Records from a data collection
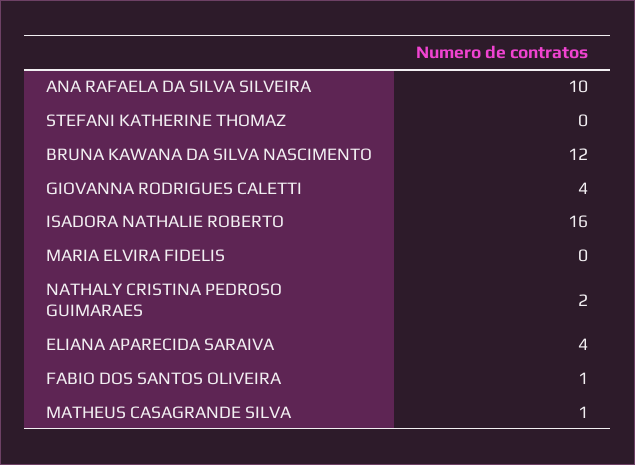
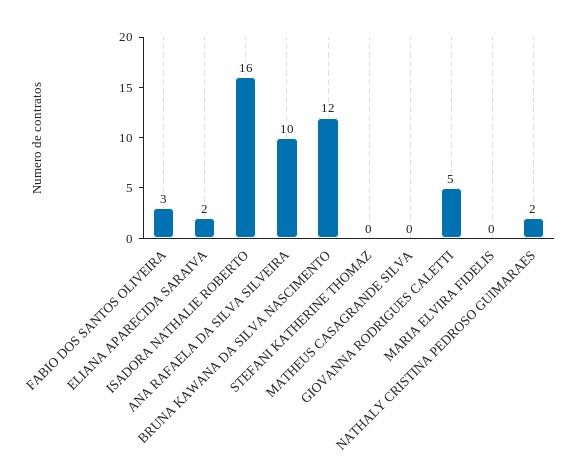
  {
    "ANA RAFAELA DA SILVA SILVEIRA": 10,
    "STEFANI KATHERINE THOMAZ": 0,
    "BRUNA KAWANA DA SILVA NASCIMENTO": 12,
-   "GIOVANNA RODRIGUES CALETTI": 4,
+   "GIOVANNA RODRIGUES CALETTI": 5,
    "ISADORA NATHALIE ROBERTO": 16,
    "MARIA ELVIRA FIDELIS": 0,
    "NATHALY CRISTINA PEDROSO GUIMARAES": 2,
-   "ELIANA APARECIDA SARAIVA": 4,
+   "ELIANA APARECIDA SARAIVA": 2,
-   "FABIO DOS SANTOS OLIVEIRA": 1,
+   "FABIO DOS SANTOS OLIVEIRA": 3,
-   "MATHEUS CASAGRANDE SILVA": 1
+   "MATHEUS CASAGRANDE SILVA": 0
  }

ABOUT THIS TASK: Transcribe each line above exactly, pictures excluded.

COMPLETED EXERCISE:
  {
    "ANA RAFAELA DA SILVA SILVEIRA": 10,
    "STEFANI KATHERINE THOMAZ": 0,
    "BRUNA KAWANA DA SILVA NASCIMENTO": 12,
-   "GIOVANNA RODRIGUES CALETTI": 4,
+   "GIOVANNA RODRIGUES CALETTI": 5,
    "ISADORA NATHALIE ROBERTO": 16,
    "MARIA ELVIRA FIDELIS": 0,
    "NATHALY CRISTINA PEDROSO GUIMARAES": 2,
-   "ELIANA APARECIDA SARAIVA": 4,
+   "ELIANA APARECIDA SARAIVA": 2,
-   "FABIO DOS SANTOS OLIVEIRA": 1,
+   "FABIO DOS SANTOS OLIVEIRA": 3,
-   "MATHEUS CASAGRANDE SILVA": 1
+   "MATHEUS CASAGRANDE SILVA": 0
  }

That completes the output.